Retype the text of every record below without changing anything, and leave the pictures out.

########

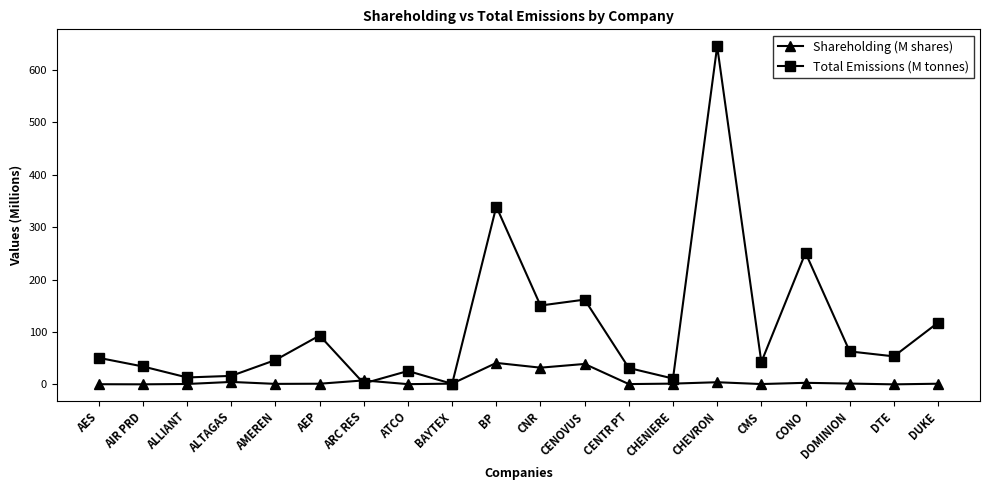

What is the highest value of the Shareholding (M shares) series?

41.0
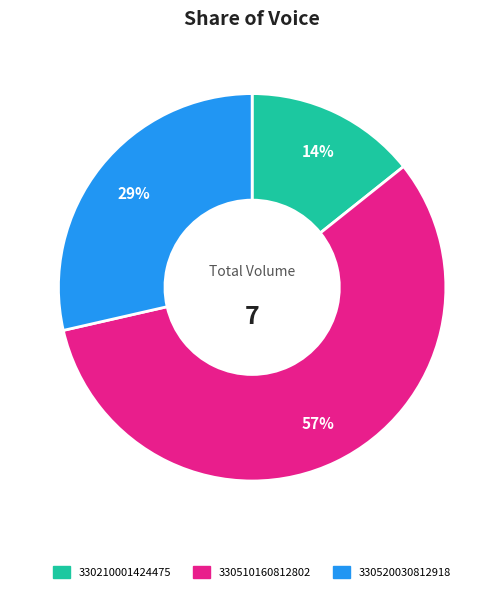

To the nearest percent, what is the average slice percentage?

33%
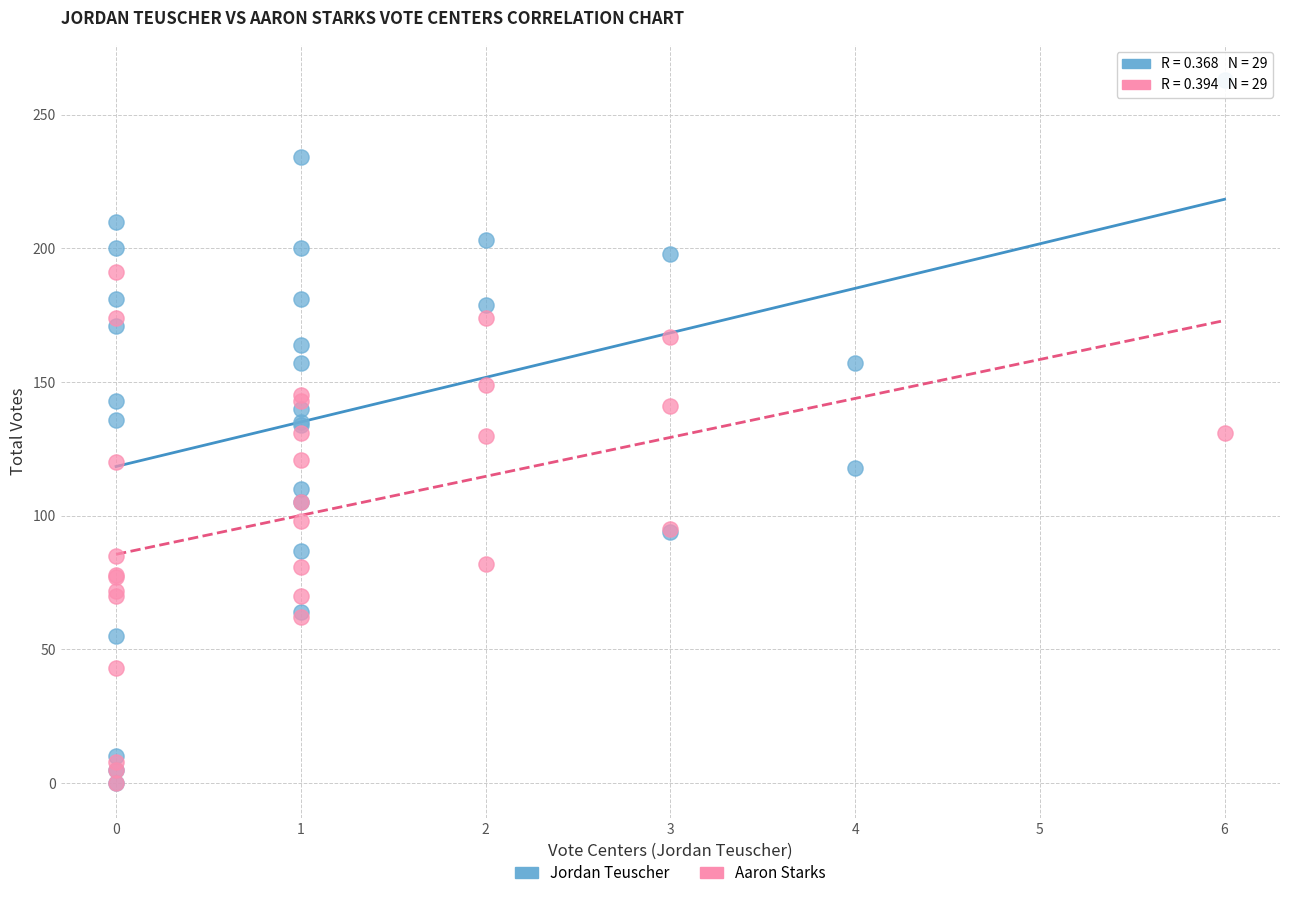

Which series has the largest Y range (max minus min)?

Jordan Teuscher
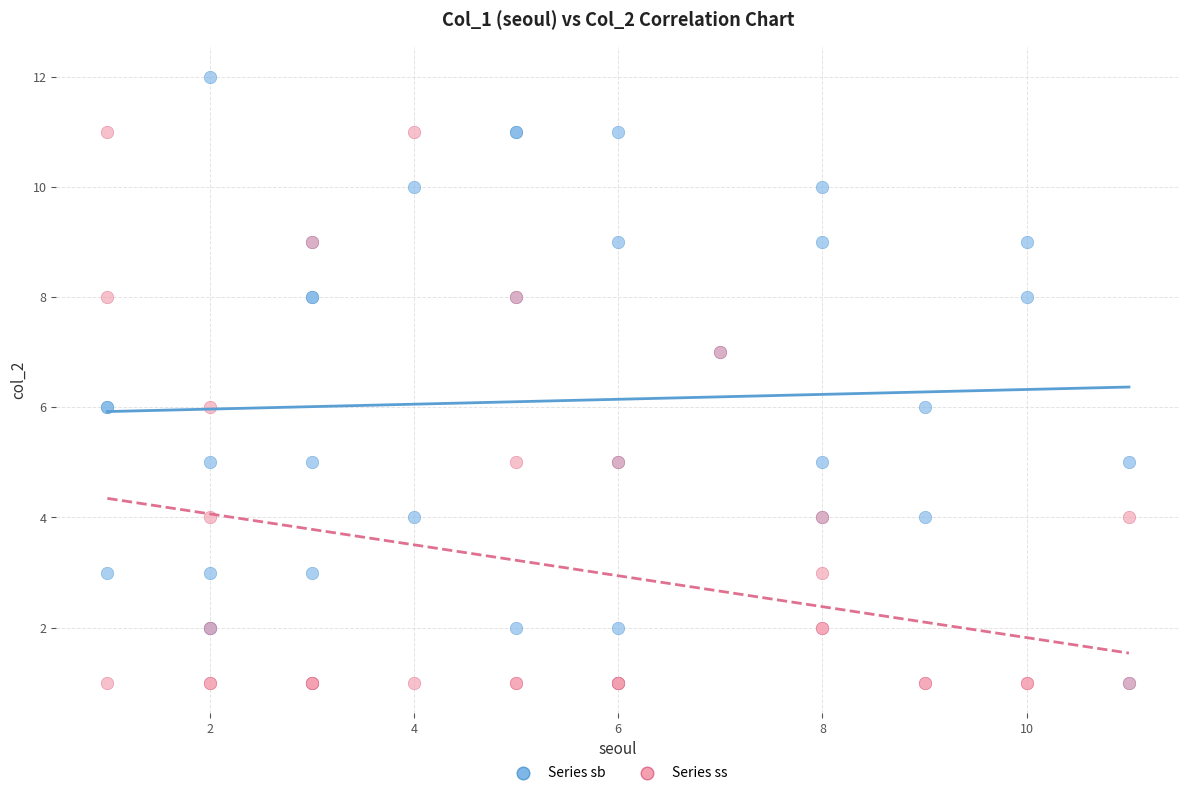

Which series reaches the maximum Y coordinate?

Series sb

########

Task response:
What is the highest value of the Shareholding (M shares) series?

41.0

To the nearest percent, what is the average slice percentage?

33%

Which series has the largest Y range (max minus min)?

Jordan Teuscher

Which series reaches the maximum Y coordinate?

Series sb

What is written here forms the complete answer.